The United Nations Secretary General, António Guterres, Wednesday announced that he would be visiting hurricane battered Antigua and Barbuda and Dominica, two Caribbean Community (CARICOM) countries that were affected by Hurricanes Irma and Maria when they made their way through the North Eastern Caribbean in early September.
Speaking at a news conference, Guterres said some of the most important speeches at the just concluded United Nations General assembly (UNGA) came from the leaders of Antigua & Barbuda and Dominica, whose countries are still reeling from the effects of the back-to-back major hurricanes.
“Today I am announcing that I will travel on Saturday to Antigua, Barbuda and Dominica to survey the damage and to assess what more the United Nations can do to help the people of those nation recover, visiting of course the operations that are taking place there,’ he added.
He said when he met with regional leaders last month he was struck most of all by a prevailing message from all the Caribbean leaders including from the hardest hit countries.
“Yes, they said, we urgently need support today. But even in the wake of utter devastation, they urged the world to act for tomorrow.”
In his address to the General Assembly last month, Guterres said we should not link any single weather event with climate change. He added that scientists are clear that such extreme weather is precisely what their models predict, and they predict it will be the new normal of a warming world.
He said Hurricane Irma which devastated Barbuda was a category 5 hurricane for three consecutive days, the longest on satellite record. He said Irma’s winds which reached 300 kilometers per hour for 37 hours, were also the longest on record at that intensity.
“Hurricanes Harvey and Irma marked the first time that two Category 4 storms made landfall in the United States in the same year. And, of course, they were followed by Hurricane Maria, which decimated Dominica and had severe impacts across Puerto Rico. It is rare to see so many storms of such strength so early in the season.”
He said another factor surrounding this year’s Atlantic hurricane season is that sea levels have risen more than 10 inches since 1870 and that over the past 30 years, the number of annual weather-related disasters has nearly tripled, and economic losses have quintupled.
“Scientists are learning more and more about the links between climate change and extreme weather. Climate change is warming the seas. This, in turn, means more water vapour in the atmosphere. When storms come, they bring more rain.”

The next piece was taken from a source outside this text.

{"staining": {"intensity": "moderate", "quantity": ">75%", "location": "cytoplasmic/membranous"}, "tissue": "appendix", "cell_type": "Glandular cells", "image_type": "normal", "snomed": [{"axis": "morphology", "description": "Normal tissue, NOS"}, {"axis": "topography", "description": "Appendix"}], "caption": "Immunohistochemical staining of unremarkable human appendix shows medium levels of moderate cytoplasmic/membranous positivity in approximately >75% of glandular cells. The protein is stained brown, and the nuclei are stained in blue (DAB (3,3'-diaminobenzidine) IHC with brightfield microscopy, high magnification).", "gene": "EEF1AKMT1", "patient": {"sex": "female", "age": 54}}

He says a warmer climate turbocharges the intensity of hurricanes.
“Instead of dissipating, they pick up fuel as they move across the ocean. The melting of glaciers, and the thermal expansion of the seas, means bigger storm surges. With more and more people living on coastlines, the damage is, and will be that much greater.”
“Scientific models have long predicted an increase in the number of Category 4 and 5 hurricanes. This is precisely what is happening – and even sooner than expected.”
He said that so far, the United Nations and its partners have provided a variety of humanitarian assistance to the Caribbean region by air and by sea: 18 tons of food; 3 million water purification tablets; 3,000 water tanks; 2,500 tents; 2,000 mosquito nets and school kits; 500 debit cards for cash assistance; and much else.
“We have launched appeals for US$113.9 million to cover humanitarian needs for the immediate period ahead,” he said, commending those countries that are showing solidarity with the Caribbean at this time of dire need, including those doing so through South-South cooperation.”
“But on the whole, I regret to report, the response has been poor. I urge donors to respond more generously in the weeks to come,” he said, adding that the United Nations will continue to help countries in the Caribbean to strengthen disaster preparedness, working closely with the Barbados-based Caribbean Disaster Emergency Management Agency (CDEMA).
“We are strongly committed to helping small island states and, indeed, all countries to adapt to inevitable climate impacts, to increase the pace of recovery and to strengthen resilience overall. Innovative financing mechanisms will be crucial in enabling countries, like the Caribbean ones, to cope with external shocks of such significant magnitude.”
“We know that the world has the tools, the technologies and the wealth to address climate change, but we must show more determination in moving towards a green, clean, sustainable energy future,” Guterres said urging countries to implement the Paris Agreement.